-- WHAT THE TASK REQUIRES --
Exactly the lines from the beginning of the records below through the line with "Contrast-enhanced abdominal CT" must be given again, without pictures.

-- DATA SHOWN --
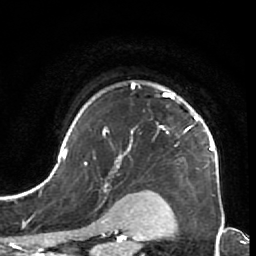
Breast MRI (dynamic contrast-enhanced), one axial slice; cropped to one breast; dynamic contrast-enhanced series, time point 2 of 7 at this slice position (early post-contrast); 1.5 T; TE 2.6 ms, TR 5.9 ms; 2.5 mm slice thickness; 256 × 256 image matrix, field of view 155 × 155 mm. Female patient.
Structures marked on this image (semi-automatically segmented with operator editing):
- enhancing-tissue mask used for the functional tumour volume (all voxels passing the contrast-enhancement thresholds inside the analysis volume; usually the tumour): box from (x=44, y=82) to (x=219, y=184) px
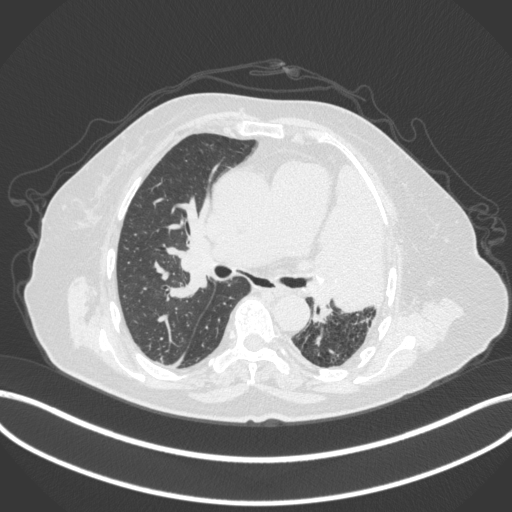
Chest CT, one axial slice. Position 226 of 399 along the scan axis. Lung window (W 1500 / L -600 HU). 1 mm slice thickness. 512 × 512 image matrix. Patient: female, 75 years. Case-level facts recorded for this patient, not image findings: clinical TNM (as recorded): T3 N3 M1.
Outlined on this slice (bounding box drawn by a radiologist):
- lung tumour (recorded histology: adenocarcinoma): box from (x=308, y=157) to (x=386, y=314) px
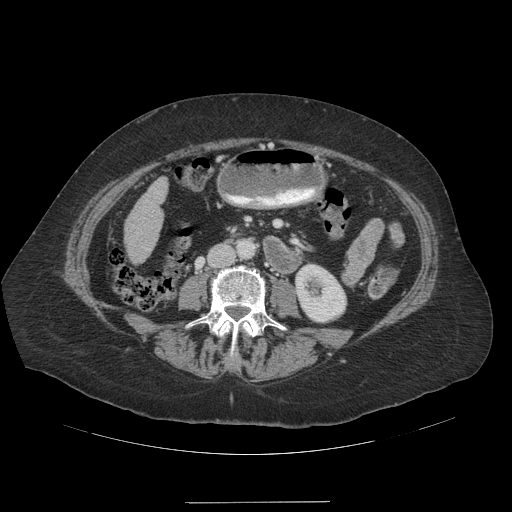
Contrast-enhanced abdominal CT (liver protocol), one axial slice. Reconstruction kernel STANDARD. 140 kVp. Soft-tissue window (W 400 / L 40 HU). 2.5 mm slice thickness. 512 × 512 image matrix, field of view 440 × 440 mm. From the clinical record (not read from this slice): diagnosis: hepatocellular carcinoma (patient treated with transarterial chemoembolisation; whether this scan precedes or follows treatment is not stated here); TNM stage (as recorded): Stage-IVA; Child-Pugh class: A.
Outlined on this slice (semi-automatically segmented with operator editing):
- liver parenchyma outside the tumour (the mass and vessels are separate outlines, so this box may not span the whole liver): bounding box <124,176,168,262> (left, top, right, bottom; pixels)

-- ANSWER SPACE --
Breast MRI (dynamic contrast-enhanced), one axial slice; cropped to one breast; dynamic contrast-enhanced series, time point 2 of 7 at this slice position (early post-contrast); 1.5 T; TE 2.6 ms, TR 5.9 ms; 2.5 mm slice thickness; 256 × 256 image matrix, field of view 155 × 155 mm. Female patient.
Structures marked on this image (semi-automatically segmented with operator editing):
- enhancing-tissue mask used for the functional tumour volume (all voxels passing the contrast-enhancement thresholds inside the analysis volume; usually the tumour): box from (x=44, y=82) to (x=219, y=184) px
Chest CT, one axial slice. Position 226 of 399 along the scan axis. Lung window (W 1500 / L -600 HU). 1 mm slice thickness. 512 × 512 image matrix. Patient: female, 75 years. Case-level facts recorded for this patient, not image findings: clinical TNM (as recorded): T3 N3 M1.
Outlined on this slice (bounding box drawn by a radiologist):
- lung tumour (recorded histology: adenocarcinoma): box from (x=308, y=157) to (x=386, y=314) px
Contrast-enhanced abdominal CT (liver protocol), one axial slice. Reconstruction kernel STANDARD. 140 kVp. Soft-tissue window (W 400 / L 40 HU). 2.5 mm slice thickness. 512 × 512 image matrix, field of view 440 × 440 mm. From the clinical record (not read from this slice): diagnosis: hepatocellular carcinoma (patient treated with transarterial chemoembolisation; whether this scan precedes or follows treatment is not stated here); TNM stage (as recorded): Stage-IVA; Child-Pugh class: A.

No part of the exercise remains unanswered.